Hallo alle zusammen,
nun spiele ich Split/Second schon eine lange Weile offline, bin mit der Solo-Kampagne mehr als durch.
Nun wollte ich mal ein paar Runden online zocken- geht aber nicht. Wenn ich im Menü "Online" auswähle, versucht das Programm sich online mit dem Server zu verbinden, leider erfolglos 
Meine Netzwerkkarte, eine Killer NIC, habe ich schon die exe-Datei von Split/Second als unbedenklich verklickert.
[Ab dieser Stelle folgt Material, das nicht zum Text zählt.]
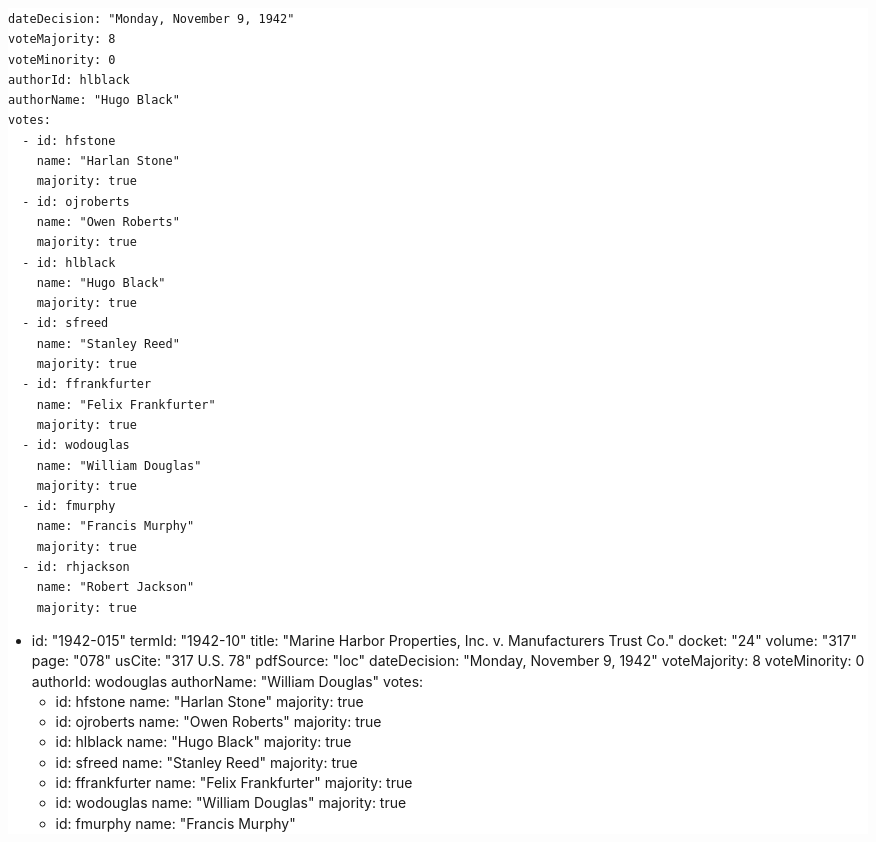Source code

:    dateDecision: "Monday, November 9, 1942"
    voteMajority: 8
    voteMinority: 0
    authorId: hlblack
    authorName: "Hugo Black"
    votes:
      - id: hfstone
        name: "Harlan Stone"
        majority: true
      - id: ojroberts
        name: "Owen Roberts"
        majority: true
      - id: hlblack
        name: "Hugo Black"
        majority: true
      - id: sfreed
        name: "Stanley Reed"
        majority: true
      - id: ffrankfurter
        name: "Felix Frankfurter"
        majority: true
      - id: wodouglas
        name: "William Douglas"
        majority: true
      - id: fmurphy
        name: "Francis Murphy"
        majority: true
      - id: rhjackson
        name: "Robert Jackson"
        majority: true
  - id: "1942-015"
    termId: "1942-10"
    title: "Marine Harbor Properties, Inc. v. Manufacturers Trust Co."
    docket: "24"
    volume: "317"
    page: "078"
    usCite: "317 U.S. 78"
    pdfSource: "loc"
    dateDecision: "Monday, November 9, 1942"
    voteMajority: 8
    voteMinority: 0
    authorId: wodouglas
    authorName: "William Douglas"
    votes:
      - id: hfstone
        name: "Harlan Stone"
        majority: true
      - id: ojroberts
        name: "Owen Roberts"
        majority: true
      - id: hlblack
        name: "Hugo Black"
        majority: true
      - id: sfreed
        name: "Stanley Reed"
        majority: true
      - id: ffrankfurter
        name: "Felix Frankfurter"
        majority: true
      - id: wodouglas
        name: "William Douglas"
        majority: true
      - id: fmurphy
        name: "Francis Murphy"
Hatte bei NfS Shift auch funktioniert, vielleicht blockt die FRITZ! Box? Müssen einzelne Ports frei gegeben werden? Das Faltblatt in der Box ist mit unglaublichen zwei Seiten nicht wirklich informativ... 
Dank' schon mal für eure Hilfe!


----------



## FrozenBoy (14. Oktober 2010)

Ich habs auch und bei mir läuft es einwandfrei.

Habe keine Ports per Hand freigeben müssen und die Firewall permanent aus.

Vll. blockt deine Firewall oder dein AVIR Programm den Zugriff.


----------



## brennmeister0815 (14. Oktober 2010)

Hm, Firewall deaktivieren  Wozu ist denn eine Firewall da  O.K. zu Testzwecken werde ich's mal probieren. Melde mich dann wieder...


----------